BLOCO DE TEXTO
○ ○ ○ ○ ○ ○ ○

Entrevista a Henrique Mendonça

Na estrada pela igualdade

Hugo Janeiro
O autocarro que percorreu 15 cidades portuguesas, no passado mês de Abril, partiu de Atenas a 26 de Janeiro com destino à Itália, procurando sensibilizar pessoas e instituições para os problemas sentidos pelos deficientes. Ao longo do ano de 2003 irá passar por todos os 15 países da União Europeia no âmbito do Ano Europeu das Pessoas com Deficiência.
O trajecto procurou «arrepiar caminho» na estrada da solidariedade, do esclarecimento e alerta para os problemas sentidos por quase um milhão de portugueses que, diariamente, enfrentam inúmeras barreiras arquitectónicas e sociais.
Um papel fundamental na superação dessas barreiras e na conquista da qualidade de vida é desempenhado pelo movimento associativo, sem o qual se perderia muito do apoio prestado a este grupo social, bem como a sua imprescindível dinâmica reivindicativa.

○ ○ ○ ○ ○ ○ ○

MATERIAL FORNECIDO
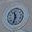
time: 11:33
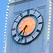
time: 7:32
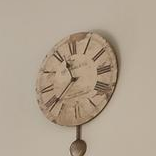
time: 11:37
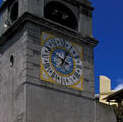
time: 12:49
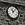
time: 11:07
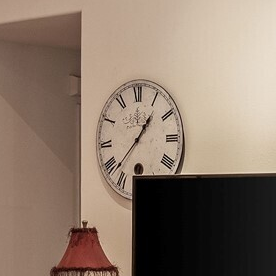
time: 1:37
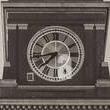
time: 7:43
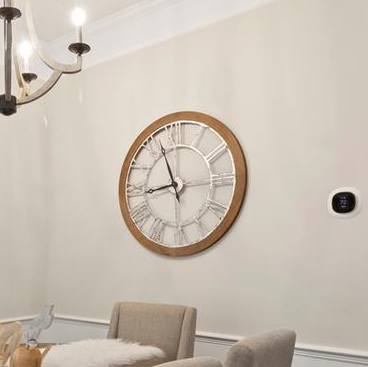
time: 8:56
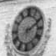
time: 2:10
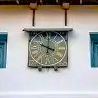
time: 10:00
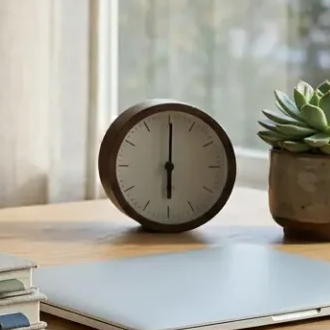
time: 6:00
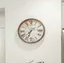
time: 7:33
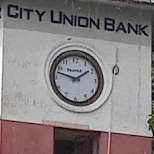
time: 1:47
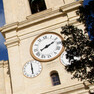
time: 8:11
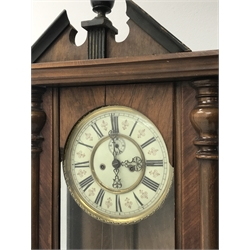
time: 3:00
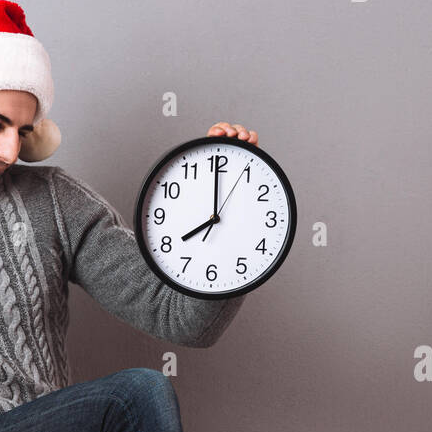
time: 7:59
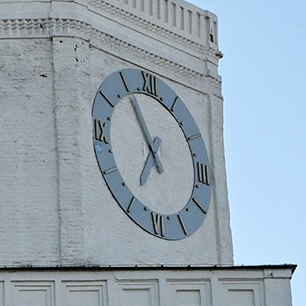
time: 6:55
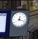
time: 12:18
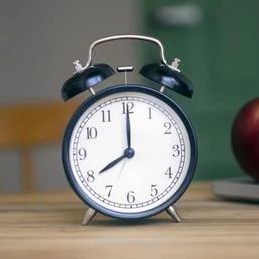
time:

○ ○ ○ ○ ○ ○ ○

CONJUNTO DE TAREFAS
1. Traduza para inglês a seguinte frase do bloco de texto: «Um papel fundamental na superação dessas barreiras e na conquista da qualidade de vida é desempenhado pelo movimento associativo, sem o qual se perderia muito do apoio prestado a este grupo social, bem como a sua imprescindível dinâmica reivindicativa.»
2. Com base no bloco de texto, responda às perguntas seguintes:
(a) Quantas cidades portuguesas o autocarro percorreu em Abril?
(b) De que cidade partiu o autocarro e em que data?
(c) Segundo o bloco de texto, quantos portugueses enfrentam diariamente barreiras arquitectónicas e sociais?
3. Transcreva do bloco de texto acima o trecho que se inicia com as palavras "Hugo Janeiro" e termina com "imprescindível dinâmica reivindicativa.".

RESPOSTAS ÀS TAREFAS
1. A fundamental role in overcoming these barriers and in achieving quality of life is played by the associative movement, without which much of the support provided to this social group would be lost, as well as its indispensable drive for advocacy.

2.
(a) 15 cidades.
(b) Partiu de Atenas, a 26 de Janeiro.
(c) Quase um milhão.

3.
Hugo Janeiro
O autocarro que percorreu 15 cidades portuguesas, no passado mês de Abril, partiu de Atenas a 26 de Janeiro com destino à Itália, procurando sensibilizar pessoas e instituições para os problemas sentidos pelos deficientes. Ao longo do ano de 2003 irá passar por todos os 15 países da União Europeia no âmbito do Ano Europeu das Pessoas com Deficiência.
O trajecto procurou «arrepiar caminho» na estrada da solidariedade, do esclarecimento e alerta para os problemas sentidos por quase um milhão de portugueses que, diariamente, enfrentam inúmeras barreiras arquitectónicas e sociais.
Um papel fundamental na superação dessas barreiras e na conquista da qualidade de vida é desempenhado pelo movimento associativo, sem o qual se perderia muito do apoio prestado a este grupo social, bem como a sua imprescindível dinâmica reivindicativa.